• _RECORDED INFORMATION_
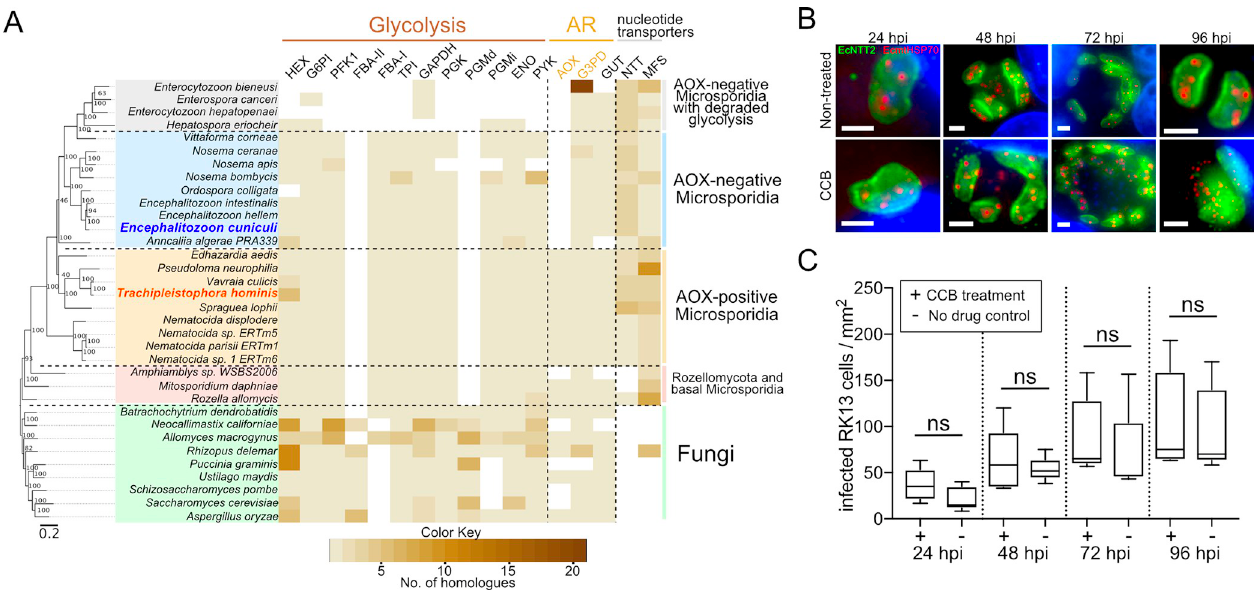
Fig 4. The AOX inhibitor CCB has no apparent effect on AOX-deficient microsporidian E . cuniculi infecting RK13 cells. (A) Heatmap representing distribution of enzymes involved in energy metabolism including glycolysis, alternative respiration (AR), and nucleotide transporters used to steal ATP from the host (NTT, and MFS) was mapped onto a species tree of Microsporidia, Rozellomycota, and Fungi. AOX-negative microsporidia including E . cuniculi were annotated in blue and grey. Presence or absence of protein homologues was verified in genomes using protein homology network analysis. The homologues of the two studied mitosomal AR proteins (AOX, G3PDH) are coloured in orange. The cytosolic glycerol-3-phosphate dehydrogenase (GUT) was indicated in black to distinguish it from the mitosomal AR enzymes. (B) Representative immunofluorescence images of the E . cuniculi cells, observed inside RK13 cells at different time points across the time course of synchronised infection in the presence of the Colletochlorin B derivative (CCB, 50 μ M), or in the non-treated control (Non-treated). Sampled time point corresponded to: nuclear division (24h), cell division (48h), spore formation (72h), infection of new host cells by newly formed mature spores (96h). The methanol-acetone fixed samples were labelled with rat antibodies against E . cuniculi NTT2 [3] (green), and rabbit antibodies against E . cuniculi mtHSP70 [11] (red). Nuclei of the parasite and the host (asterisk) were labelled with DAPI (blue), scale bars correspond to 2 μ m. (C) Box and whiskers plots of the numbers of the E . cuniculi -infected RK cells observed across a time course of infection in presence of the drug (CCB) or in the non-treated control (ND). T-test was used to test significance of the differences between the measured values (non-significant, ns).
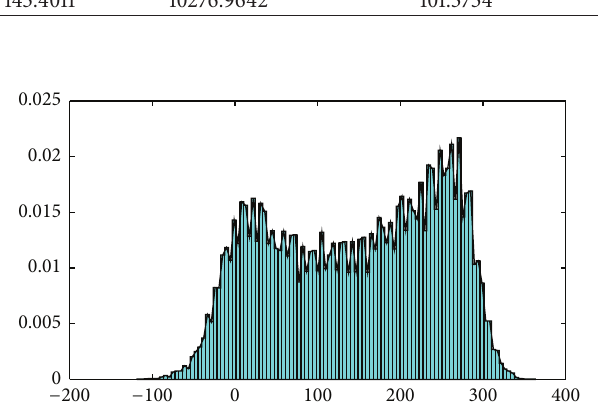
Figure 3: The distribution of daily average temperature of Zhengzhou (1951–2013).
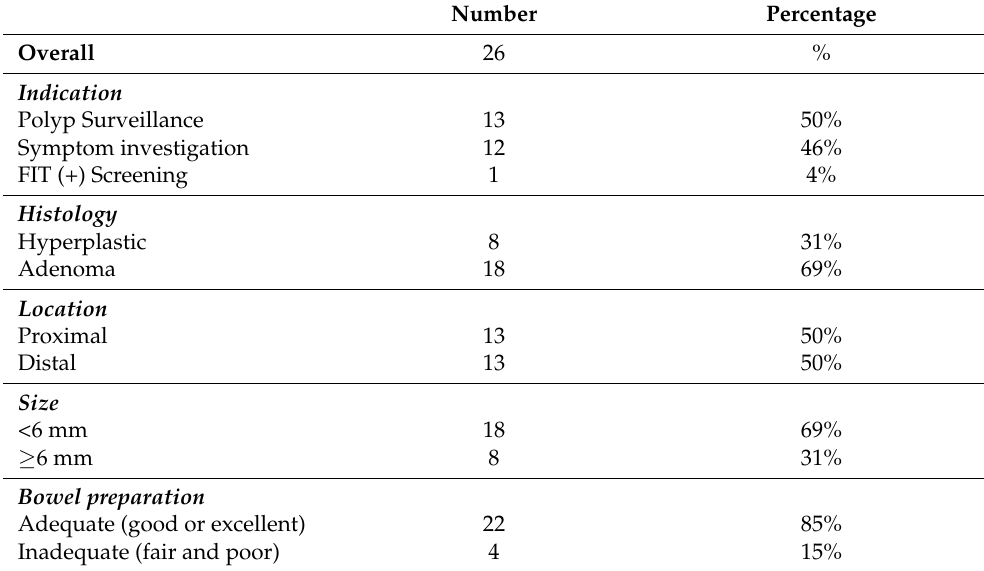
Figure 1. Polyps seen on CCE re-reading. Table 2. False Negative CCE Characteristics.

--

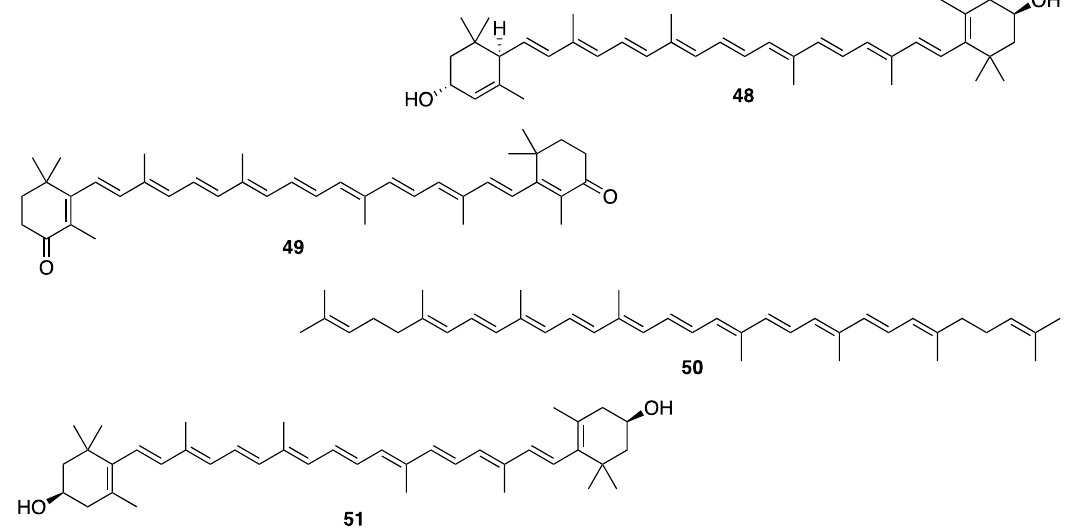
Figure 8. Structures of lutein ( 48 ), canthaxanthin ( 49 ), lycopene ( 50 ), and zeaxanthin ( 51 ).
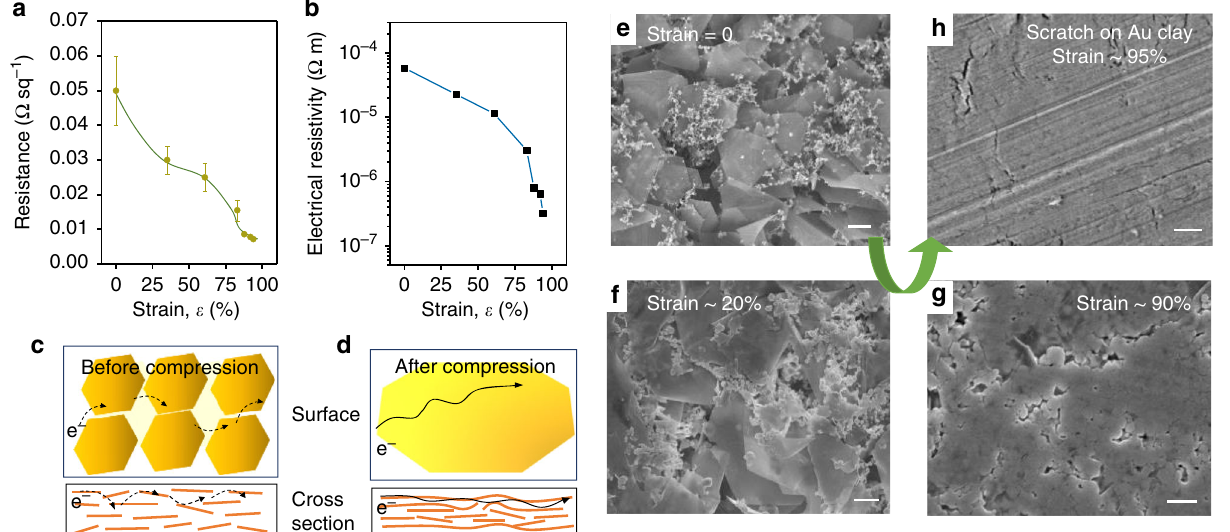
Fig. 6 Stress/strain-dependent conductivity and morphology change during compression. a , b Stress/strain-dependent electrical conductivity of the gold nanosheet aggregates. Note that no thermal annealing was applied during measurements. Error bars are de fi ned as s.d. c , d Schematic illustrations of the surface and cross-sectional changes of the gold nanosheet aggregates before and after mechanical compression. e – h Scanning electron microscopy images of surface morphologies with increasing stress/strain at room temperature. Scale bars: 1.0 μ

==

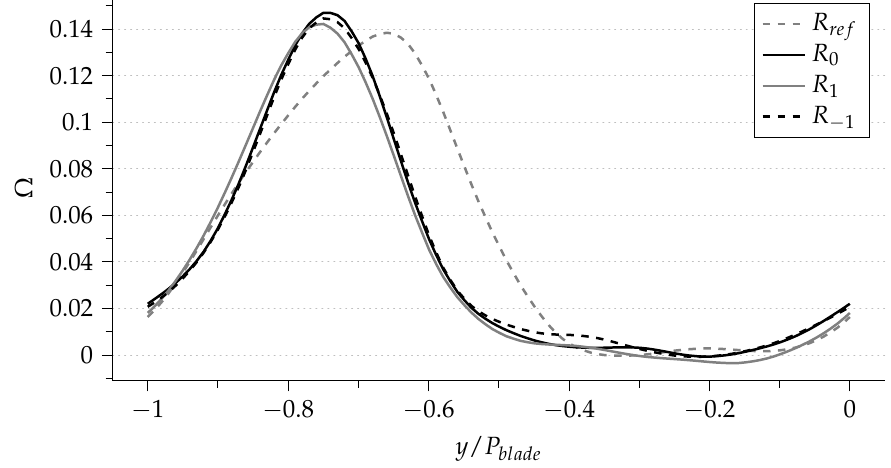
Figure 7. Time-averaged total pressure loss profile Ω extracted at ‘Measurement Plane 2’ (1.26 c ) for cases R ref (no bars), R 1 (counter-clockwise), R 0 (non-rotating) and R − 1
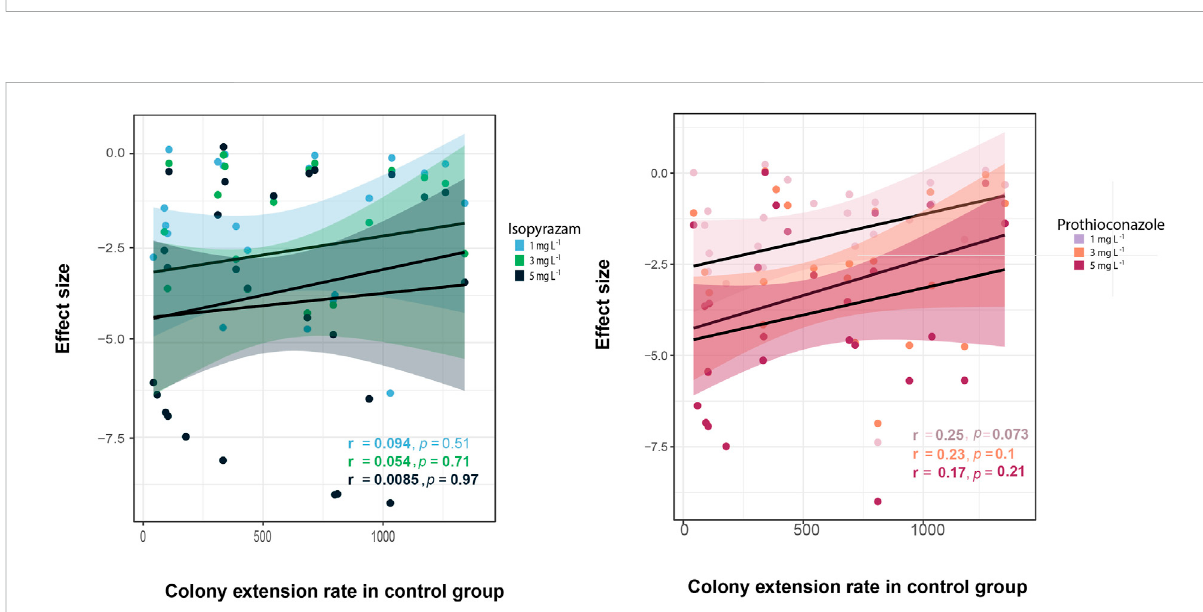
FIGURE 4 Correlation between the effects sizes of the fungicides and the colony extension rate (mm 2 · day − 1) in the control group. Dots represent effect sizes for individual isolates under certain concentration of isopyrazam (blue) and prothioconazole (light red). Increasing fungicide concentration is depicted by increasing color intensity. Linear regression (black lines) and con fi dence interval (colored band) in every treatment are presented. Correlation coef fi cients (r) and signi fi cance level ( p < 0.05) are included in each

• _PROBLEM REQUIREMENTS_
Pull together all lines from the data that mention the word "temperature".

• _TASK ANSWER_
Figure 3: The distribution of daily average temperature of Zhengzhou (1951–2013).
Fig. 6 Stress/strain-dependent conductivity and morphology change during compression. a , b Stress/strain-dependent electrical conductivity of the gold nanosheet aggregates. Note that no thermal annealing was applied during measurements. Error bars are de fi ned as s.d. c , d Schematic illustrations of the surface and cross-sectional changes of the gold nanosheet aggregates before and after mechanical compression. e – h Scanning electron microscopy images of surface morphologies with increasing stress/strain at room temperature. Scale bars: 1.0 μ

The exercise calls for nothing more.